所幸嘉庆并没有听到这些议论之音,直到董诰读完诏书,重新回归朝臣之中,嘉庆方才开了口,道:“九月十五的事,你等当时有在场的,也有不在场的,但如今应该都清楚了吧?光天化日之下,宫禁之前,贼人不过七十七人,竟然丧心病狂,视重重宫卫如无物!如此行径,对我君臣而言,简直就是奇耻大辱!朕也知道,前日之事,若是朕不能给你等一个结果,这禁门之变,不仅仅在前日,它还在明日、后日!朕是天子,出了这样的事,朕自当受首过,是以朕斟酌了两日一夜,作了这篇罪己诏宣示于此。除此之外,朕也再行宣谕嘉庆四年,朕亲政伊始所颁上谕,群臣吏民,若有知国之弊政,有更革之法者,尽可直言无隐!只是朕想着,朕虽有过,可平日累次责令你等,凡事不可因循疲玩,太平之世,亦当修武备,可你们在做什么,为什么朕几次三番严词训谕,可在你们之中有些人的眼里,朕这些话,就只是儿戏吗?!”
“皇上,臣等有罪,臣等有罪啊!”听着嘉庆严厉斥责,庆桂、董诰、勒保、刘权之四名大学士也当即出班道。各人也都清楚,这次嘉庆是要决意肃清官场,皇帝之下,便是宰相,既然嘉庆已经下了罪己诏,下一步自然是要针对自己了,与其被嘉庆严厉责罚,倒不如抢先认错,便相继向嘉庆谢罪。
“你等大学士有罪?你等又有何罪啊?”果然,嘉庆对于四名大学士,并没有继续严惩之意,而是喟然长叹道:“你等其实无罪,而且,你等的功劳,朕也还记得啊。庆桂、董诰,你二人前后入值军机二十余年,外面称你二人一句枢臣,朕觉得不为过。勒保川楚之役,便有大功,刘权之勤勉政事,亦有多年,如今之事,你们说自己有罪,你们罪在何处呢?可是……”说到这里,嘉庆却话锋一转,道:“你们的功勋,终究也是你们之前所建,如今朕看着你们,心中也是怜惜你等啊,你们都是快要八十岁的人了,须发之间,哪里还有一丝黑须,一片黑发呢?你们为大清效力了一辈子,朕不能恩将仇报啊?可那么多年轻人也看着呢,你们是自己觉得精力不减当年,这宰辅之职,你们还能干下去,可你们如今的精力,真的还比得上当年吗?下面的人呢?他们眼看带领之人,俱是古稀长者,他们还会有太祖太宗之时那样的锐气吗?所以朕想着,你等为这个朝廷,已经做得够多了,接下来,你们也到了安享清福的时候了啊。传旨,一等伯、大学士勒保,太保、大学士庆桂,大学士刘权之,协办大学士邹炳泰,俱令休致!大学士、军机大臣董诰,精力尚足,着……三日一入军机处吧。”

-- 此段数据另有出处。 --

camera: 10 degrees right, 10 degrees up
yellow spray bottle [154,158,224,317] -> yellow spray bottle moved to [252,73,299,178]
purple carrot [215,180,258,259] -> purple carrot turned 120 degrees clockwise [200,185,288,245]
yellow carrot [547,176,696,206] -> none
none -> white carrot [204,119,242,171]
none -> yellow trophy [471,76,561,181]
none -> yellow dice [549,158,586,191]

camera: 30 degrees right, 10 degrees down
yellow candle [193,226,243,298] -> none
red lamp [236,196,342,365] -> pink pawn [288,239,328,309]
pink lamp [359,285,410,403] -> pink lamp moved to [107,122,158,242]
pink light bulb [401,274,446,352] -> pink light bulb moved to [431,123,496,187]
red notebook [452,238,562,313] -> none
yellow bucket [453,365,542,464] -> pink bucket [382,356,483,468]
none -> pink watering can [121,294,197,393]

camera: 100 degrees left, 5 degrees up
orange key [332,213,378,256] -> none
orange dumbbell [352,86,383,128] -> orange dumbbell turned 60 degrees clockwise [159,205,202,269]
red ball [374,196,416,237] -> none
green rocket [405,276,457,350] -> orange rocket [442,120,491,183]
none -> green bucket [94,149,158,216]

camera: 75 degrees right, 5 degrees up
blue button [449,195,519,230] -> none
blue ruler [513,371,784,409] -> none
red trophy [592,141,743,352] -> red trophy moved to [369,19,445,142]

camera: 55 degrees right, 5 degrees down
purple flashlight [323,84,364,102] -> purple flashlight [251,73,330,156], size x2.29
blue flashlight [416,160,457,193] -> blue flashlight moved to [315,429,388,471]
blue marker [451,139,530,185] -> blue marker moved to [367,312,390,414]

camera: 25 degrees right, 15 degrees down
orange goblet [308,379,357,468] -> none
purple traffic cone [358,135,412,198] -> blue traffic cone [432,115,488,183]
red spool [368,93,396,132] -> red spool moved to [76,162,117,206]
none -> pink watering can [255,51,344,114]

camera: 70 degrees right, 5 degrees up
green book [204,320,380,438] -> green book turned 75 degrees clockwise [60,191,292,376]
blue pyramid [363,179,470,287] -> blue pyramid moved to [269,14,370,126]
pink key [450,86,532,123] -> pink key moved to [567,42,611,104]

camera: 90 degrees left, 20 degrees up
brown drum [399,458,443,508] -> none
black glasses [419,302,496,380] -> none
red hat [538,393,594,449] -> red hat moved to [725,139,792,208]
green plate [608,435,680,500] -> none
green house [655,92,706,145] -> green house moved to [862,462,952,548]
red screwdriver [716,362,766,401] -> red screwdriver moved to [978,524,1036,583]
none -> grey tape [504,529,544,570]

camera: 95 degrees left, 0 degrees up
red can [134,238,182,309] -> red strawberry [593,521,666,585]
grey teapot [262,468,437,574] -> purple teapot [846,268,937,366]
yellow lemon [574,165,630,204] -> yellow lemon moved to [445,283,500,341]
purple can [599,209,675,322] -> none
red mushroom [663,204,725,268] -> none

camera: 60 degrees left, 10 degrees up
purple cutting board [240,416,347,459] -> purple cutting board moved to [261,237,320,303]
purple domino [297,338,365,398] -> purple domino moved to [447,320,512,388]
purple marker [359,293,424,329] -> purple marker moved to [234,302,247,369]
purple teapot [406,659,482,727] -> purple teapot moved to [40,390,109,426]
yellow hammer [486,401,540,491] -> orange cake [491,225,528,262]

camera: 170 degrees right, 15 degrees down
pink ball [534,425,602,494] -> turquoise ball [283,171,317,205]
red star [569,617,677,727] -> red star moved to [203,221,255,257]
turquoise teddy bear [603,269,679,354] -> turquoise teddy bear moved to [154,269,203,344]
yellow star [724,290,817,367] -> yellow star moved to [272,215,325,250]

“臣等谢皇上厚恩,臣等情愿致仕,归家颐养天年!”庆桂、勒保、刘权之、邹炳泰四人自然清楚,嘉庆能够对自己不加责罚,只是强令自己退隐,已是最大的宽容,便也当即接受了嘉庆的决定。果然,三年之后,庆桂去世,终年八十,赐谥文恪。五年之后,刘权之在家病故,同终年八十,谥文恪。六年后,勒保过世,年八十一,加一等侯并赐谥文襄,邹炳泰亦卒于嘉庆二十五年。四人致仕之后,嘉庆俱使之善终。
“好了,你们先回去吧。”嘉庆对几名大学士议决完毕,也终于开始了真正的严惩,对群臣道:“方才朕让他们几人致仕,是因为之前数十年,他们四人一直尽心国事,勤勉任职,而此禁门之变,他们俱在行在,本也不能直接调度京中禁军。所以朕给他们这个机会,让他们如此终老余年。但你等之中,有多少人直接涉及禁门之事,你们心里应该清楚!接下来,朕一个个问你们,英和,前九门提督吉纶何在?带上来!”
“回皇上,吉纶带到!”英和入京之后,便已软禁了吉纶,这时自然遵奉嘉庆之旨,呼着两名步军统领衙门的卫兵,将吉纶押了上来。